Question 1: What is the average admission rate across all schools?

mean(college$AdmitRate, na.rm = TRUE)
## [1] 0.6702025

Comment:

This means that approximately 67% of applicants are admitted on average across all schools.

Question 2: What is the standard deviation of admission rate?

sd(college$AdmitRate, na.rm = TRUE)
## [1] 0.208179

Comment:

The standard deviation of admission rates is approximately 0.208, or 20.8%. This indicates a considerable variation in selectivity across all schools, with most admission rates falling between 46% and 88%.

Question 3: What is the distribution of average total cost among all schools?

hist(college$Cost,
     main = "Distribution of Average Total Cost",
     col = "red",
     xlab = "Average Total Cost",
     ylab = "Number of Schools",
     )

Comment:

The histogram shows the distribution of the average total cost across all schools.
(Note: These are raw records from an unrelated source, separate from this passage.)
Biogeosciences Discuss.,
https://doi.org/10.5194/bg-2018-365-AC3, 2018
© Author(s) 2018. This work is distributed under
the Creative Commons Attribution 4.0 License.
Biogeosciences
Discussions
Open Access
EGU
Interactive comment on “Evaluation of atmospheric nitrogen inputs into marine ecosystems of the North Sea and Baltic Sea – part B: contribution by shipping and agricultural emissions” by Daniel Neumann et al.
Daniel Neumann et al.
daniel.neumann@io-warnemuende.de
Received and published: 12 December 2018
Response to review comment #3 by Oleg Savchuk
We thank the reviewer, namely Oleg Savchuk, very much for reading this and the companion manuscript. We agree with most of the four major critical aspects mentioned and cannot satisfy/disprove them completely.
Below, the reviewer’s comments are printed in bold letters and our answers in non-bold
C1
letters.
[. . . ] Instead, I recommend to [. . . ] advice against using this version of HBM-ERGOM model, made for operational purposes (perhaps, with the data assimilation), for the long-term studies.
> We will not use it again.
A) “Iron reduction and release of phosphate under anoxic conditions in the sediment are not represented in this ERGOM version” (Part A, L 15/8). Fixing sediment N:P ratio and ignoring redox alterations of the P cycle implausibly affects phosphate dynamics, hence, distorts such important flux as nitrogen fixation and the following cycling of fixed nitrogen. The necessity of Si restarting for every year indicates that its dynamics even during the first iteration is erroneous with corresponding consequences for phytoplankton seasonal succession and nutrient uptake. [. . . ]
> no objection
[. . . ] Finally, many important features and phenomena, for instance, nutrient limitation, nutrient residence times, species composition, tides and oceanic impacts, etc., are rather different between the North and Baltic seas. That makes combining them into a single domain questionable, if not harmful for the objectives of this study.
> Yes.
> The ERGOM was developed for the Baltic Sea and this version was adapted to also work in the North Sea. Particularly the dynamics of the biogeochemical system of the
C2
Most of the schools are at the lower end of the cost range with fewer schools at the higher end. This indicates that low-to-moderate cost schools are more common, however the more expensive schools pull the mean upward.

Question 4: How much does the average net price across all schools vary?

sd(college$NetPrice, na.rm = TRUE)
## [1] 7854.096

Comment:

The standard deviation of the average net price across all schools is approximately $7,854. This indicates considerable variation in the average out-of-pocket cost for students after financial aid.

Question 5: What is the median debt for students across all schools who complete their program?

median(college$Debt, na.rm = TRUE)
## [1] 713.5

Comment:

The median debt for college students who complete their program across all schools is $713.50. This means half of the schools are either above or below this value.

Question 6: Is there a correlation between undergraduate enrollment and completion rate?

cor(college$Enrollment, college$CompRate, use = "complete.obs")
## [1] 0.1678195
plot(college$Enrollment, college$CompRate,
     main = "Undergraduate Enrollment vs. Completion Rate",
     xlab = "Undergraduate Enrollment",
     ylab = "Completion Rate",
     pch = 16, 
     col = "blue",
     )

Comment:

There is a weak positive correlation \((r \approx 0.168)\) between undergraduate enrollment and completion rate. Larger schools have slightly higher completion rates on average, although the relationship is not strong.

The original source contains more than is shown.